## Begin Information given
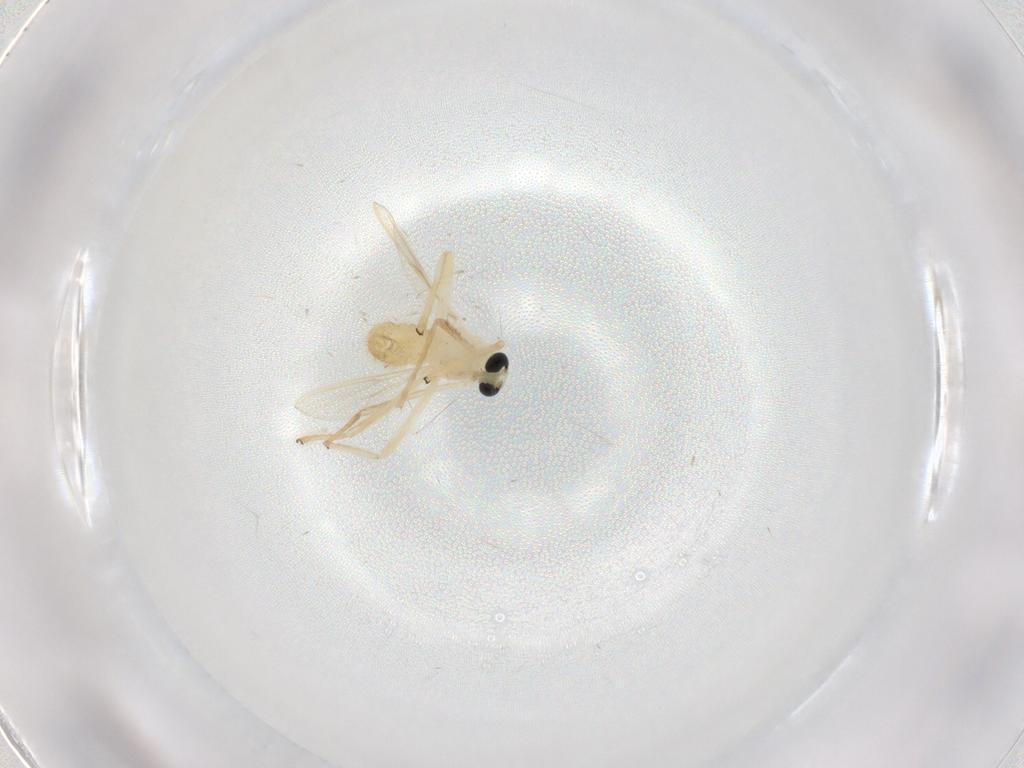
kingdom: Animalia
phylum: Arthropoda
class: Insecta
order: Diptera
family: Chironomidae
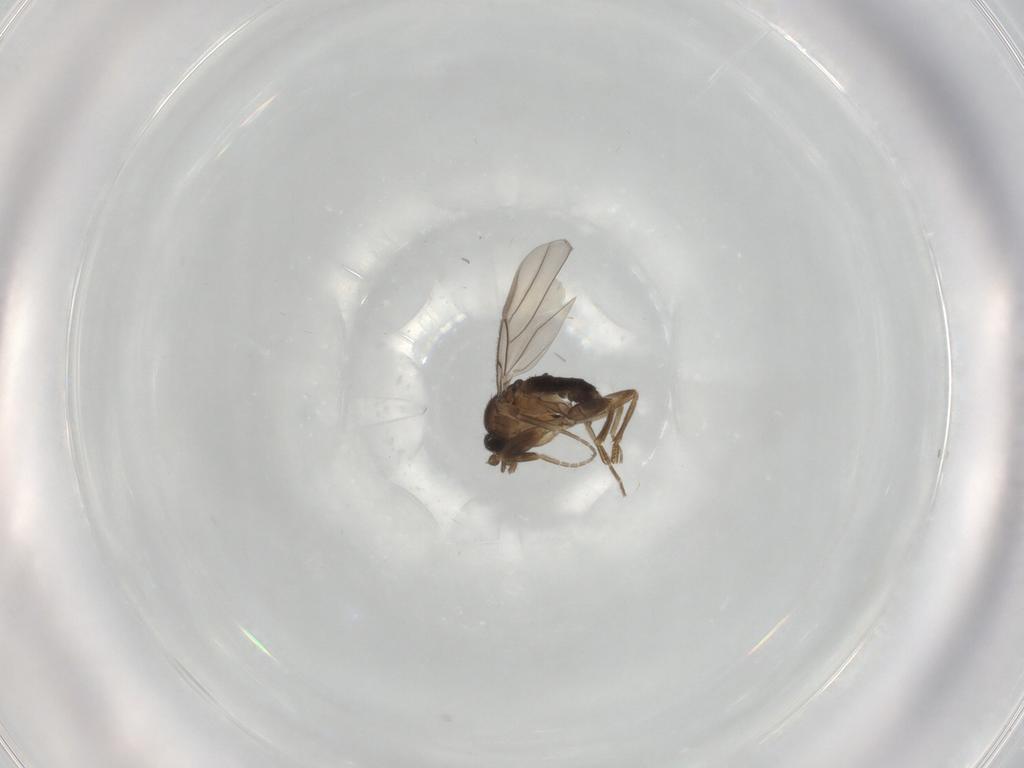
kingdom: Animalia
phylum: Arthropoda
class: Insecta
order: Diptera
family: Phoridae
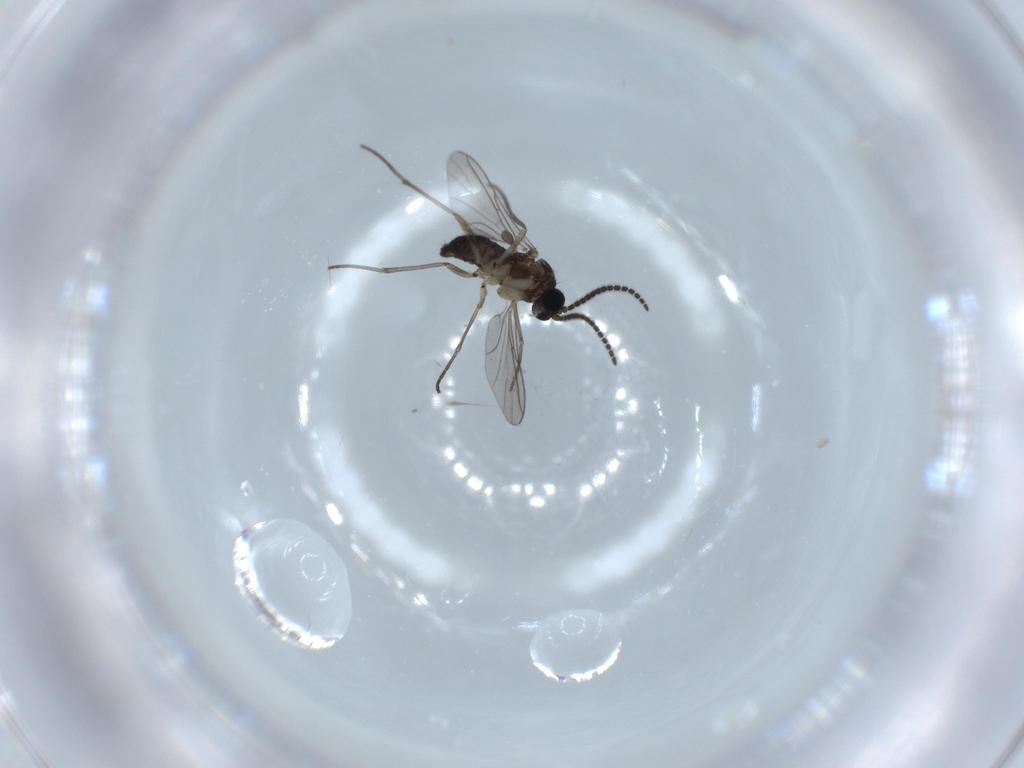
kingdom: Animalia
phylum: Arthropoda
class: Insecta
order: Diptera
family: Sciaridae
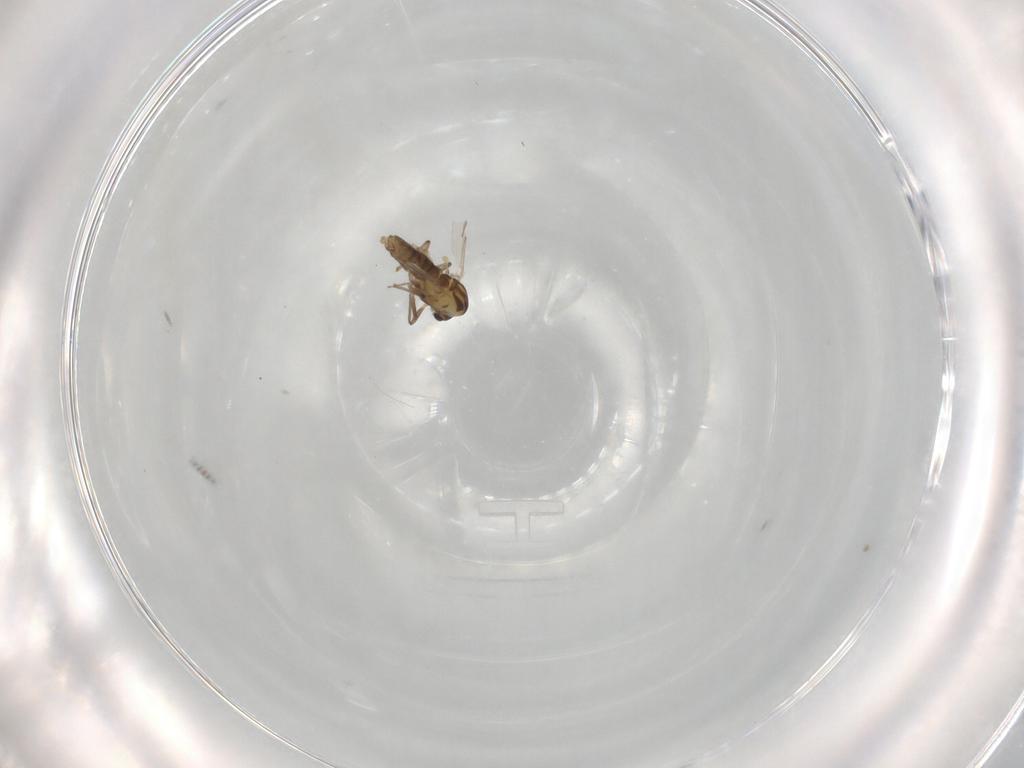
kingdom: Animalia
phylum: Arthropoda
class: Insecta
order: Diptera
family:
## End Information given
• What you will do:
Quote every line of the data above word for word, leaving out the pictures.

• Response:
kingdom: Animalia
phylum: Arthropoda
class: Insecta
order: Diptera
family: Chironomidae
kingdom: Animalia
phylum: Arthropoda
class: Insecta
order: Diptera
family: Phoridae
kingdom: Animalia
phylum: Arthropoda
class: Insecta
order: Diptera
family: Sciaridae
kingdom: Animalia
phylum: Arthropoda
class: Insecta
order: Diptera
family:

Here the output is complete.